The key to gaining market share in India has remained unchanged over the years: better specs at lower prices. The average selling price of a handset during Q2 was $159 in the quarter that ended in June this year. Seventy-eight percent of the 36.9 million phones that shipped in India during this period sported a sticker price below $200, IDC said.

That’s not to say that phones priced above $200 don’t have a market in India. Per IDC, the fastest growing smartphone segment in the nation was priced between $200 to $300, witnessing a 105.2% growth over the same period last year.

Smartphones priced between $400 and $600 were the second-fastest growing segment in the country, with a 16.1% growth since the same period last year. Chinese phone maker OnePlus assumed 63.6% of this premium segment, followed by Apple (which has less than 2% of the overall local market share) and Samsung.

=====

HOW TO COMPLETE THIS TASK
Continue the passage on India's smartphone market, starting right after its final sentence.

RAW DATA
=====

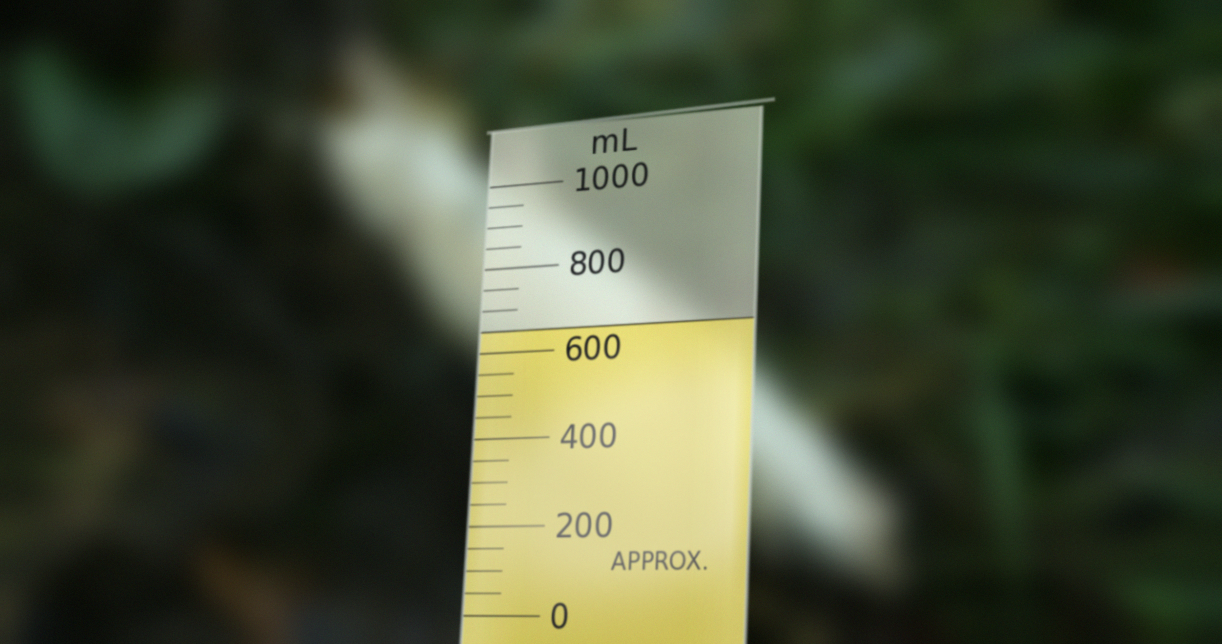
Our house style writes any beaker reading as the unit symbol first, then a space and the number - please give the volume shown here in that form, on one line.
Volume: mL 650
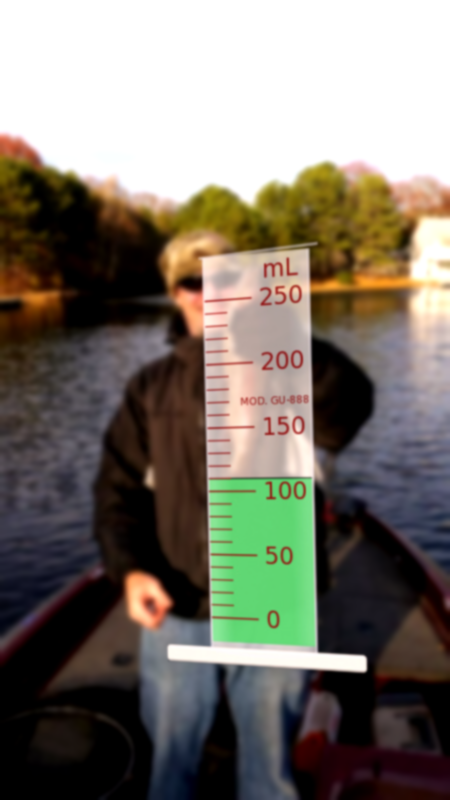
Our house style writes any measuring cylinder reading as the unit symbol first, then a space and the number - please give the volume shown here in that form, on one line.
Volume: mL 110
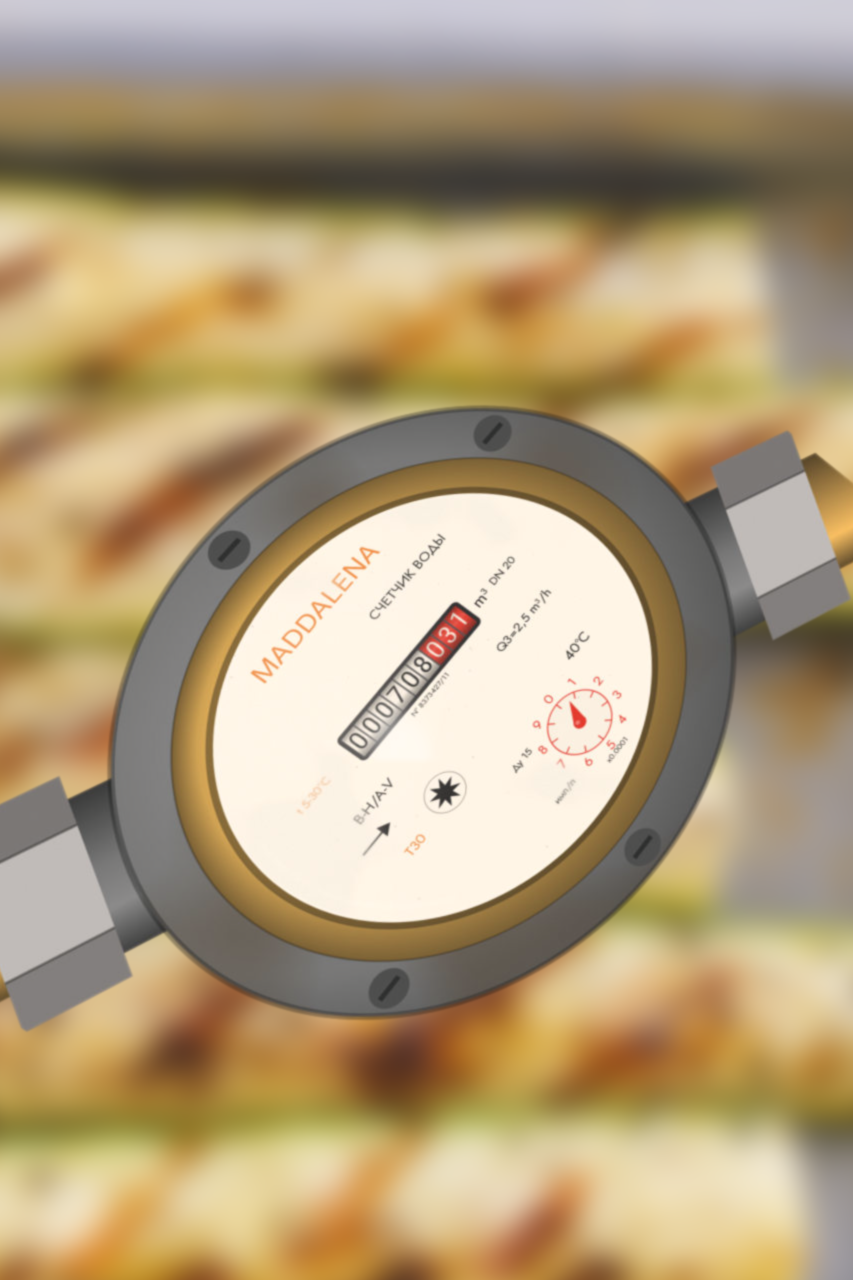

=====

RESULT OF THIS TASK
Feature phones that have maintained a crucial position in India’s handsets market continue to maintain their significant footprint, though their popularity is beginning to wane — 32.4 million feature phones shipped in India during Q2 this year, down 26.3% since the same period last year.

Xiaomi versus Samsung

India has become Xiaomi’s biggest market. It entered the country five years ago, and for the first two, relied mostly on selling handsets online to cut overhead. But the company has since established and expanded its presence in the brick and mortar market, which continues to account for much of the sales in the country.

Earlier this month, the Chinese phone maker said it had set up its 2,000th Mi Home store in India. It is on track to have a presence in 10,000 physical stores in the country by the end of the year, and expects to see half of its sales come from the offline market by that time frame.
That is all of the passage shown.